The Numbers Don't Lie: Training Reduces Breach Risk
According to the NIST Cybersecurity Framework, the "Protect" function explicitly calls for awareness and training as a core safeguard. This isn't optional — it's foundational.
The 2021 Verizon DBIR data shows that the human element was involved in 85% of breaches. You can deploy the most sophisticated security stack on the market, but if your people can't recognize fake emails, you're exposed.
Organizations that combine technical controls with regular security awareness training and phishing simulations consistently outperform those that rely on technology alone. The data has been clear on this for years.
Your Next Move
Fake emails aren't going away. They're getting more targeted, more convincing, and more expensive when they succeed.
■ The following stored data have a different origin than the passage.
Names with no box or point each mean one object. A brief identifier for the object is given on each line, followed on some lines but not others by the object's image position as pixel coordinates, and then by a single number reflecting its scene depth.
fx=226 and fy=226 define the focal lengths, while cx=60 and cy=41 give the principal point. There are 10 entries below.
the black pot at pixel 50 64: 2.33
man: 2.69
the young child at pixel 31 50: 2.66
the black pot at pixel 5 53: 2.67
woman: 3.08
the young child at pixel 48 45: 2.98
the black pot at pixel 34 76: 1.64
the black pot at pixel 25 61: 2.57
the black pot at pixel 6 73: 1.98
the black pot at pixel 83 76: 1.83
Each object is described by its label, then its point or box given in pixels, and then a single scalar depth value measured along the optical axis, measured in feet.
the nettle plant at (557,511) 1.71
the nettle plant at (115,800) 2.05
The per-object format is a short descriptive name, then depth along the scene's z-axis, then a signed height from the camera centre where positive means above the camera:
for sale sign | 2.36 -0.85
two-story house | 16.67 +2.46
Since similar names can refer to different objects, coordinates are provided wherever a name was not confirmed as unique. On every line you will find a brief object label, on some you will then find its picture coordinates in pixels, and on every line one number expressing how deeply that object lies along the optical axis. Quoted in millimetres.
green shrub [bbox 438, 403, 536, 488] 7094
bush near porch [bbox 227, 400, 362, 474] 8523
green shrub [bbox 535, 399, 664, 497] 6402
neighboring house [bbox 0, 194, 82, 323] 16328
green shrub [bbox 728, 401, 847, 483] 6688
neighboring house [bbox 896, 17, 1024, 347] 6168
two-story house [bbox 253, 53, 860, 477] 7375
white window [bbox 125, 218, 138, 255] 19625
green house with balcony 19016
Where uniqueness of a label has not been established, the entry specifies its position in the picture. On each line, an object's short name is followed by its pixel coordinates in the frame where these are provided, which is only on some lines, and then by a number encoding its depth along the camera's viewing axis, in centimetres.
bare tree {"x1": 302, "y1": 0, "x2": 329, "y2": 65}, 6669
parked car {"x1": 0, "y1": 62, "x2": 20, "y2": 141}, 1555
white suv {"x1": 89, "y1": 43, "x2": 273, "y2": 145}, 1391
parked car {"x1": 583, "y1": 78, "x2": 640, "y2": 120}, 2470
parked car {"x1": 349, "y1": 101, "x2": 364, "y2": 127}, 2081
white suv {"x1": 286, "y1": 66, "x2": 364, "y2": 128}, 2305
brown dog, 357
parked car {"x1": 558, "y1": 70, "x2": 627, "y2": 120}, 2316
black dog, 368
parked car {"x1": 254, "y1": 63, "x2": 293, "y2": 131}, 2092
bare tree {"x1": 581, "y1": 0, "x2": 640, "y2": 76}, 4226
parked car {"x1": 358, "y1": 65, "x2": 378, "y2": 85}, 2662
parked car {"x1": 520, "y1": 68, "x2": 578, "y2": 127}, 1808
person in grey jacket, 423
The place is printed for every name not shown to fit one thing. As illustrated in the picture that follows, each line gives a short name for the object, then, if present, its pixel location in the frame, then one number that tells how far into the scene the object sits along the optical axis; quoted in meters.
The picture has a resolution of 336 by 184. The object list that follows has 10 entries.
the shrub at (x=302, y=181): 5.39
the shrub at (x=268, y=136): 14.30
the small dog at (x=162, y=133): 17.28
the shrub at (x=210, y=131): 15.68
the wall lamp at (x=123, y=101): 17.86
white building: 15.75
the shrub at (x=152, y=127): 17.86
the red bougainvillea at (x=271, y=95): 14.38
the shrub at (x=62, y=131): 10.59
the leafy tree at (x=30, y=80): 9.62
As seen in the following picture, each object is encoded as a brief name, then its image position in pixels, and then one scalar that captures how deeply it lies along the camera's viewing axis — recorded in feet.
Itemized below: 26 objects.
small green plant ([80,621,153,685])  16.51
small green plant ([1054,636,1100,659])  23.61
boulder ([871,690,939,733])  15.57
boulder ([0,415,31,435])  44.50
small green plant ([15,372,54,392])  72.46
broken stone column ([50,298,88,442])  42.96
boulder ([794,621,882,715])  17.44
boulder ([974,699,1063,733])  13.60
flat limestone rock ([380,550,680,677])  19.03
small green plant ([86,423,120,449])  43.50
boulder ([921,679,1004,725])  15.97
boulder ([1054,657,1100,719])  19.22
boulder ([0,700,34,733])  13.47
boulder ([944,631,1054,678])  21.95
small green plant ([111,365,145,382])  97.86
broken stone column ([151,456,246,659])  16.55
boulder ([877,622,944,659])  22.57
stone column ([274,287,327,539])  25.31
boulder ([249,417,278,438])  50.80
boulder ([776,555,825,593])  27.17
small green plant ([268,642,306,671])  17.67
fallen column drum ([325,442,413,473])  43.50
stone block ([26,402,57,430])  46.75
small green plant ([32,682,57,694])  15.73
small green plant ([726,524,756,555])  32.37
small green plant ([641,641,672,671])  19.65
The threat actors behind them study your organization, your vendors, and your communication patterns.
Your defense has to be equally deliberate. Start by assessing your current email security controls. Implement DMARC if you haven't. Mandate MFA across the board. Establish verification procedures for financial requests.
Then invest in your people. Enroll your team in cybersecurity awareness training that covers social engineering, credential theft, and real-world attack scenarios. Layer in ongoing phishing awareness training that tests employees with simulated fake emails and provides actionable feedback.
The organizations that take fake emails seriously — today, not after the next breach — are the ones that avoid becoming a case study in the next Verizon DBIR.